Aunque es una merienda más propia de frías tardes de invierno, los churros con chocolate entran bien en cualquier época del año. En la chocolatería Santa Lucía de la calle Puerto, un establecimiento de toda la vida abierto en 1956 en su emplazamiento original de la calle 31 de agosto, es el plato estrella. Son las cuatro y media de la tarde de un desapacible día de Semana Grande. Fuera llueve y los paraguas se tuercen a su paso por los puentes sobre el río Urumea. Como si se fuera a acabar el mundo. Las calles atestadas de turistas y visitantes están semivacías, en las playas no debe de haber más que un puñado de fieles bañistas y hoy toca hacer cosas que en un soleado día de verano no pega demasiado.
Como saludar a los peces en al Aquarium. Entrar al museo San Telmo. Ver qué se cuece en Tabakalera, aislada desde el año pasado por las obras en el pasadizo de Egia. Ir al cine. Y un plan que no falla: darle un gusto a nuestro paladar tradicional y castizo, rememorar nuestras raíces, regresar a una infancia feliz, pringarnos los dedos de azúcar, mojar en una taza caliente un rico lazo crujiente. El binomio churro y taza de chocolate recobra una fuerza inusitada con el tiempo pocho.
«La clave es que haga frío y no llueva». La frase es de Alberto, el churrero de Santa Lucía, de origen gallego, que algo sabe sobre este oficio. No se cumplen del todo los requisitos meteorológicos, pero en el ecuador de las fiestas el tiempo se ha vuelto del revés y la sala empieza a llenarse de churrófilos. ¿Cuántas raciones de churros pueden salir en un día bueno? Alberto calcula que por encima de 300 platillos, una cifra que, asegura, se multiplica varias veces en Navidades.
Señala el cubo donde se almacena la masa de la harina: «Cuando trabajamos mucho se gastan dos de estos». El proceso de estos deliciosos fritos es sencillo y rápido. Llevan tres ingredientes: harina, agua y sal. Al lado de la balsa de aceite donde se bañan los churros, una máquina se encarga de darle la forma de tubito. Alberto enseña orgulloso su obra. «Algunos han llegado a decir que son congelados, pero ya ves que no».

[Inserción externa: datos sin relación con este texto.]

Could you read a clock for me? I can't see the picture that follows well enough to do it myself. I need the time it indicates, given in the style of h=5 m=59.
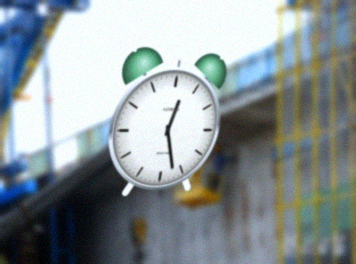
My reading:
h=12 m=27
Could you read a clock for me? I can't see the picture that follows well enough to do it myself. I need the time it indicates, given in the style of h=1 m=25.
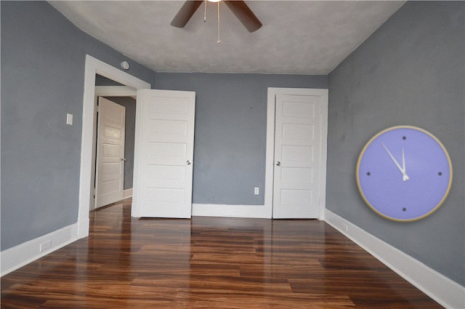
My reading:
h=11 m=54
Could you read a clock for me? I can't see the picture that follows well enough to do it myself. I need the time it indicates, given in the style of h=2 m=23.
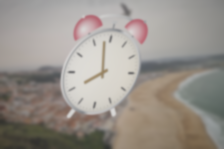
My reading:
h=7 m=58
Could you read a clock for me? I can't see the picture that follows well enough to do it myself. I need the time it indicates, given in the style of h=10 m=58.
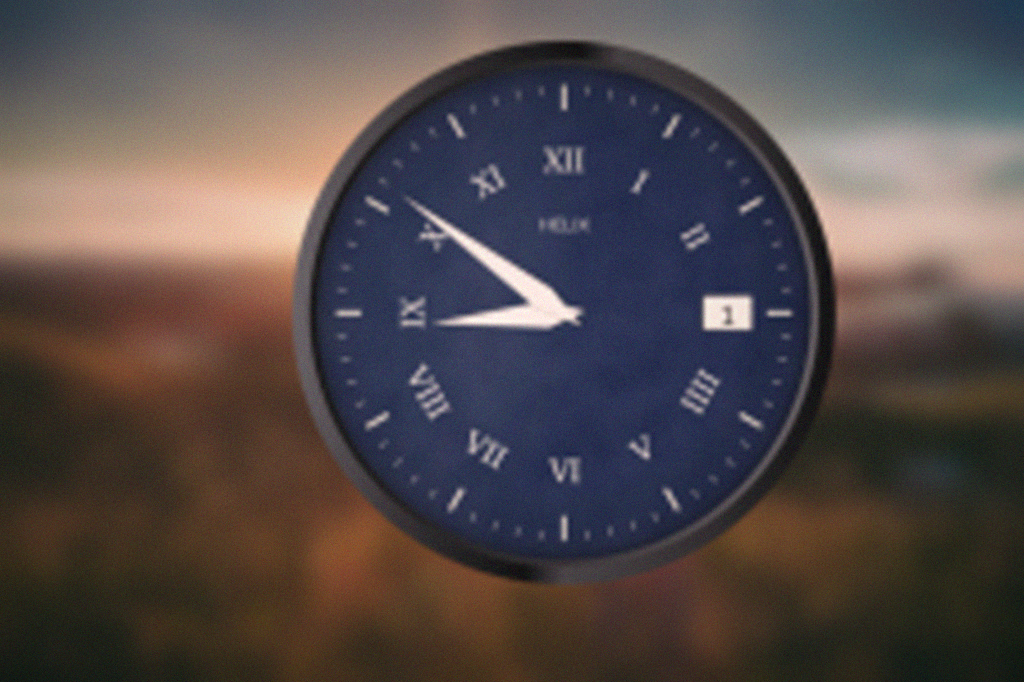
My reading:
h=8 m=51
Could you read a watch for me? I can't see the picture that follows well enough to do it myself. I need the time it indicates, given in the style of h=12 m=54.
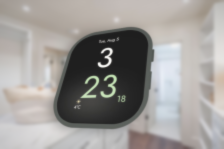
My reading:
h=3 m=23
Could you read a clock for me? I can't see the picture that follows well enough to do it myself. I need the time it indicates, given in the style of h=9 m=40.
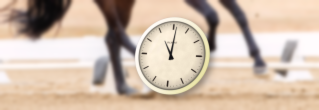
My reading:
h=11 m=1
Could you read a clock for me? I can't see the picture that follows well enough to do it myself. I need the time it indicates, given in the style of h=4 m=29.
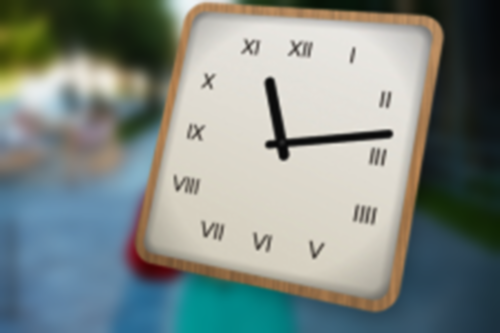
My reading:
h=11 m=13
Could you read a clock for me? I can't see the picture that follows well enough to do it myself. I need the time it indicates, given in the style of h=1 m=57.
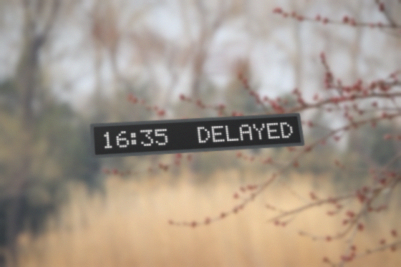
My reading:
h=16 m=35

En la chocolatería Santa Lucía un platillo de churros (media docena) con chocolate cuesta 4,20 euros. Si se prefiere, por un precio algo inferior (3,60 euros) se puede optar por acompañar el goloso manjar con un café con leche. A una familia se le abren los ojos cuando una montaña de churros se posa sobre la mesa. Son cuatro raciones. Precio: 16 euros. «Está bien. Aquí los precios no los suben, son los de siempre», dice una de ellas.
Una pareja de unos 40 años se han salido un poco por la tangente y en lugar de churros se han decantado por el gofre con chocolate (2,50 euros), otro de los clásicos de la casa. Itziar es donostiarra; Jorge, de León. Vienen de ponerse morados a pintxos en el bar Martínez de la calle 31 de agosto. «Es el mejor de la ciudad», dice ella. En realidad, la primera opción era el Aquarium pero como «la cola era tremenda» han terminado «en la churrería de siempre».

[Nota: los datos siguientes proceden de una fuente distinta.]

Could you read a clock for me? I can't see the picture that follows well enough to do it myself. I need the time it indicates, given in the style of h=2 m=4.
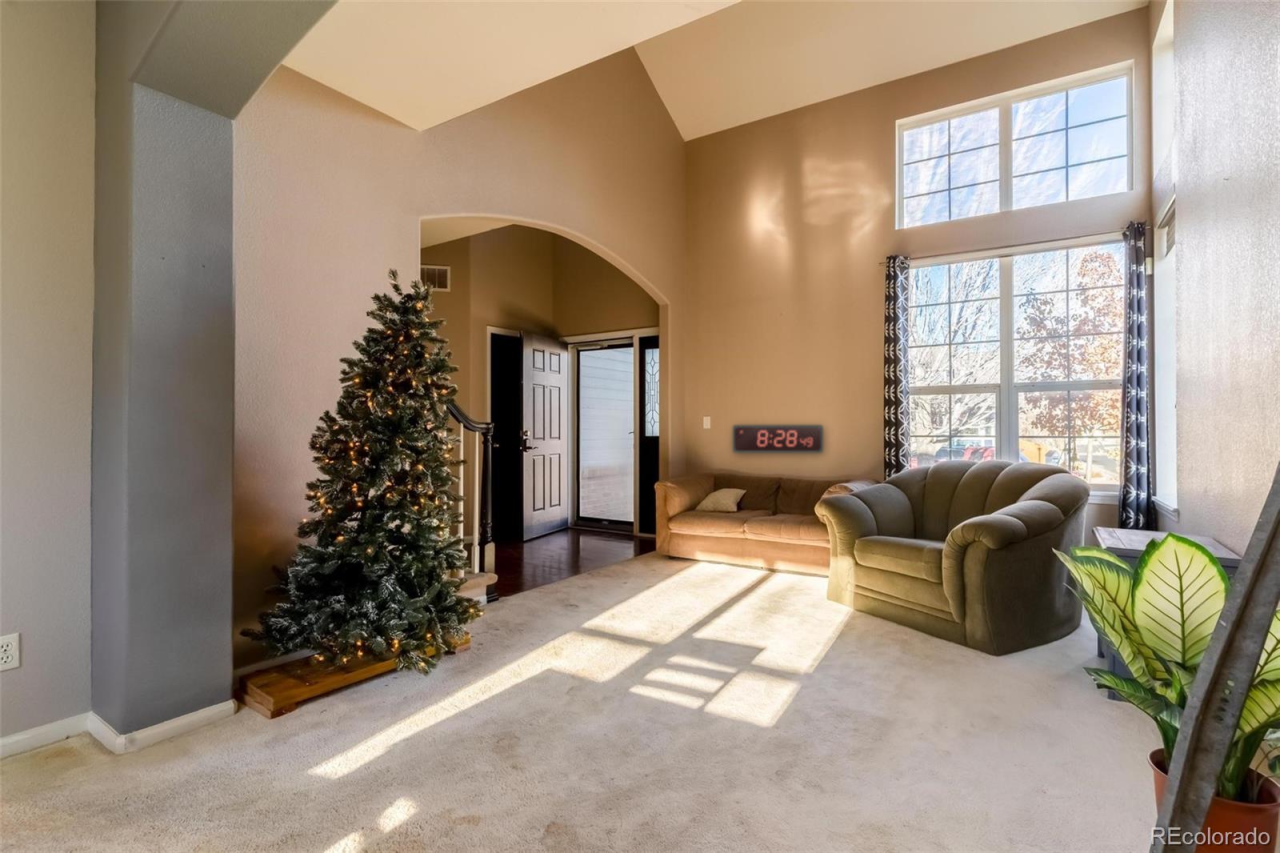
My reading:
h=8 m=28
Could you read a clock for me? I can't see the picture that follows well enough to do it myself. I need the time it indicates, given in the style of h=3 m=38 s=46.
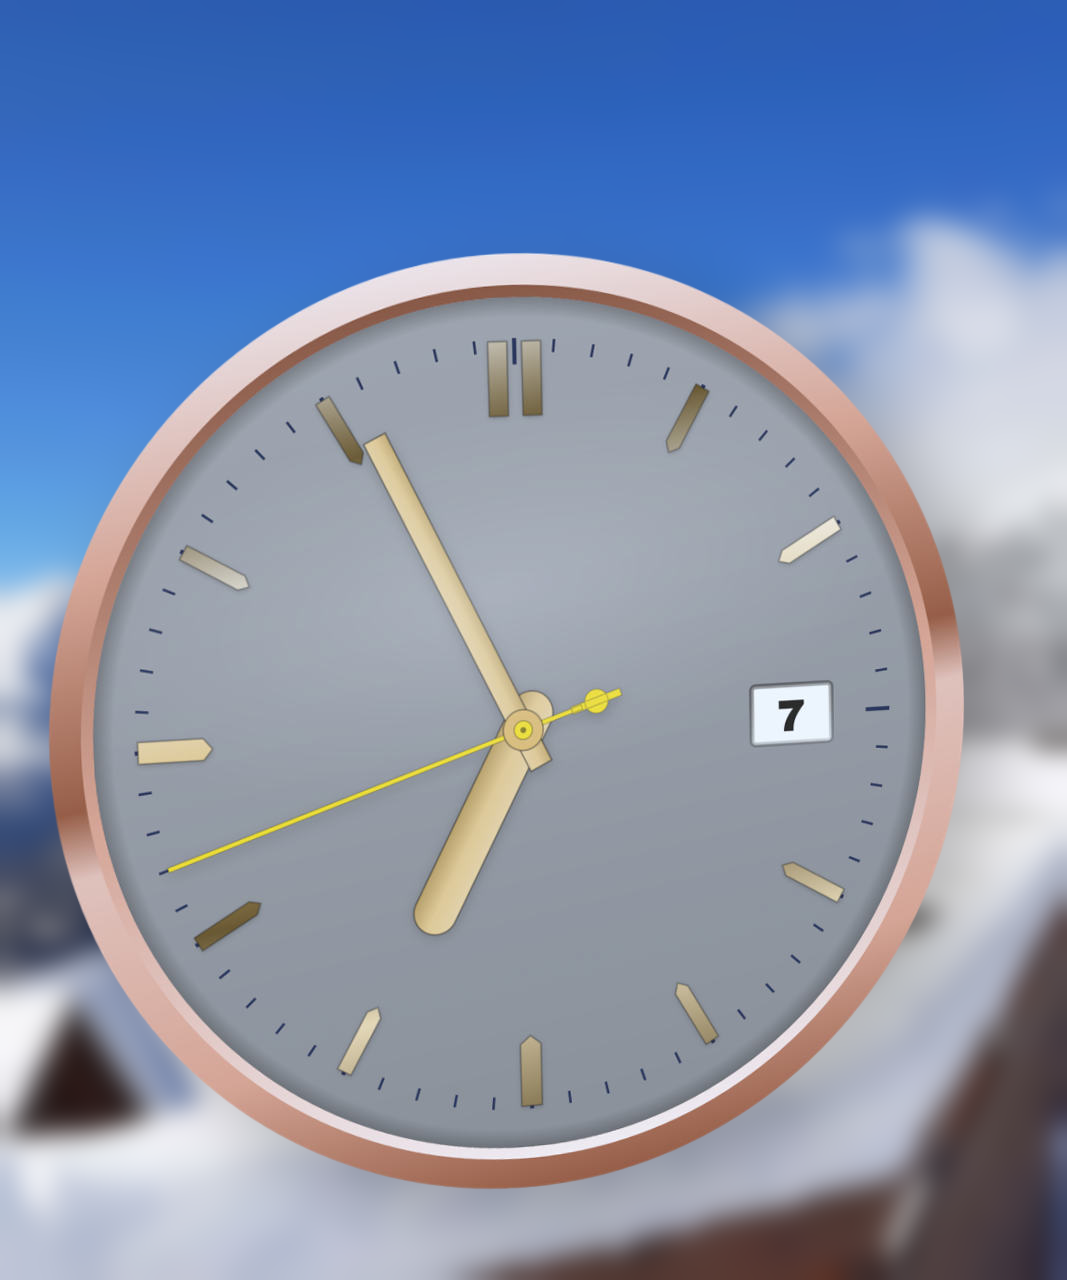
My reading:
h=6 m=55 s=42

La estética del local tiene su aquel, como si se hubiera detenido varias décadas atrás. A las numerosas fotos en blanco y negro de Donostia, le acompañan varios mensajes e imágenes de gran tamaño que ensalzan la cultura del chocolate. En uno se lee: «…Todo el mundo tiene un precio: el mío, el chocolate». Hay muchas fotos de comida rápida, como si hubiéramos viajado a los años 80 a bordo del Delorean. Son creaciones baratas y poco exigentes que en el luminoso de detrás de la barra tienen los precios escritos a boli: platos combinados de toda la vida, hamburguesas, alitas de pollo, patatas fritas…

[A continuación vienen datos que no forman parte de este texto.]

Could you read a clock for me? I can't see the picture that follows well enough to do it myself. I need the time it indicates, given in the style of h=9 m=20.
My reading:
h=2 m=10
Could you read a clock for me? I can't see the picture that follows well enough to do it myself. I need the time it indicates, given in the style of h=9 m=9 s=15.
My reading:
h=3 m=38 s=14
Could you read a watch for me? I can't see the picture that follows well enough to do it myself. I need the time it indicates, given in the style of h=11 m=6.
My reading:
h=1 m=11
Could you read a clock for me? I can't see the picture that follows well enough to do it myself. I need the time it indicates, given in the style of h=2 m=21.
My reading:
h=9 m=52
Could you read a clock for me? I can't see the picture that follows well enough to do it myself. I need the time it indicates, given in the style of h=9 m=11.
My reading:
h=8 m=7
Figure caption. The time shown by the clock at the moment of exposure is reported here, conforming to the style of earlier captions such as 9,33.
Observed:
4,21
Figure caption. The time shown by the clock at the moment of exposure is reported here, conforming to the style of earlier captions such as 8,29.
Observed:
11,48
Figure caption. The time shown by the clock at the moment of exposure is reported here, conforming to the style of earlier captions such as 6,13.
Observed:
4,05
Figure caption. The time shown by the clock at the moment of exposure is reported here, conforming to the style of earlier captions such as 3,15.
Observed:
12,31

Ninguna ración supera los 10 euros. Algunos clientes desafían la clásica merienda y se meten entre pecho y espalda un filete de carne con patatas. Son los menos. Dos jóvenes turistas suizos (Lea, de 20 años, y Friedrich, de 25) han caído de rebote en Santa Lucía. Eligen el clásico tándem: churros con chocolate. Fuera sigue lloviendo y hace fresco y se está formando una larga cola en la barra. Alberto, el churrero, tiene faena.